Als Krassnitzer in dem Interview anlässlich seines bevorstehenden runden Geburtstags gefragt wurde, wie er auf seinen Lebensweg zurückblicke, fiel die Antwort vielsagend aus: Er schaue "eigentlich nie zurück", betonte der Schauspieler. "Und aus Geburtstagen habe ich mir nie etwas gemacht. Ich feierte sie meistens nicht mal." Krassnitzer hat sich zuletzt "mit großer Freude" in seiner österreichischen Heimat für das sogenannte Klimavolksbegehren engagiert - eine Zeit, aus der er offenbar einiges für sich mitnahm. "Ich durfte viele wahnsinnig kluge, energievolle junge Menschen kennenlernen, die sich für ihre Zukunft einsetzen", schwärmte er gegenüber teleschau. "Der Anspruch und der Willen, die Gesellschaft zu gestalten, hat mich tief beeindruckt und mir nachhaltig die Augen geöffnet: Mir ist klar geworden, dass ich einen Großteil meines Lebens aus dem Vollen schöpfen konnte, ohne mir Gedanken zu machen, was die Zukunft der Welt angeht."
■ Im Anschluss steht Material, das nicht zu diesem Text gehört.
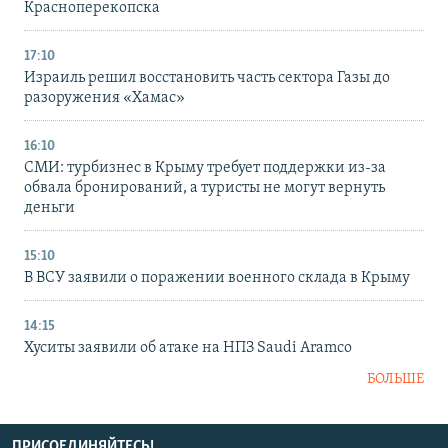
Красноперекопска
17:10
Израиль решил восстановить часть сектора Газы до
разоружения «Хамас»
16:10
СМИ: турбизнес в Крыму требует поддержки из-за
обвала бронирований, а туристы не могут вернуть
деньги
15:10
В ВСУ заявили о поражении военного склада в Крыму
14:15
Хуситы заявили об атаке на НПЗ Saudi Aramco
БОЛЬШЕ
ПРИСОЕДИНЯЙТЕСЬ!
Er werde sich künftig für die Belange nachfolgender Generationen stark machen, betonte der "Tatort"-Star, der findet, dass den Jungen bei politischen Entscheidungen von Tragweite mehr Gehör geschenkt werden muss: "Die jungen Leute gehören mit an den Tisch - und nicht immer nur wir alten, weißen Säcke." Die "alten Säcke" nahm Krassnitzer daraufhin zwar schnell wieder zurück, doch er blieb im Tenor standhaft: "Es ist Fakt: Wir Älteren werden das jetzt noch irgendwie herumbringen, werden wohl auch noch von unserer Pension leben können. Das können die Kids eines Tages sicherlich nicht mehr. Also sollten wir sie, verdammt noch mal, auch mitentscheiden lassen, wenn es um die Gesellschaft und die Welt von morgen geht. Das gehört für mich zu den demokratischen Spielregeln."

Party? "Das ist over!"

Er selbst blicke dem Alter mit großer Gelassenheit entgegen. "Ich bin zuversichtlich, weil ich eines mit Sicherheit weiß: Auch ich werde irgendwann einmal sterben. So einfach ist das", sagte Harald Krassnitzer im teleschau-Interview. "Ich freue mich auf eine spannende, tolle Zeit, in der ich hoffentlich noch vieles lernen kann. Die Vergangenheit interessiert mich wenig. Ich freue mich auf das Alter." Eine Party wird es am 10. September nicht geben. "Das ist over. Und ich wüsste auch nicht, was es jetzt zu feiern gibt", meinte der Schauspieler. "Wenn überhaupt, dann müsste meine Mutter, die in diesem Jahr ihr 90. Lebensjahr vollendet hat, gefeiert werden. Sie hat mich zu dem gemacht, der ich bin."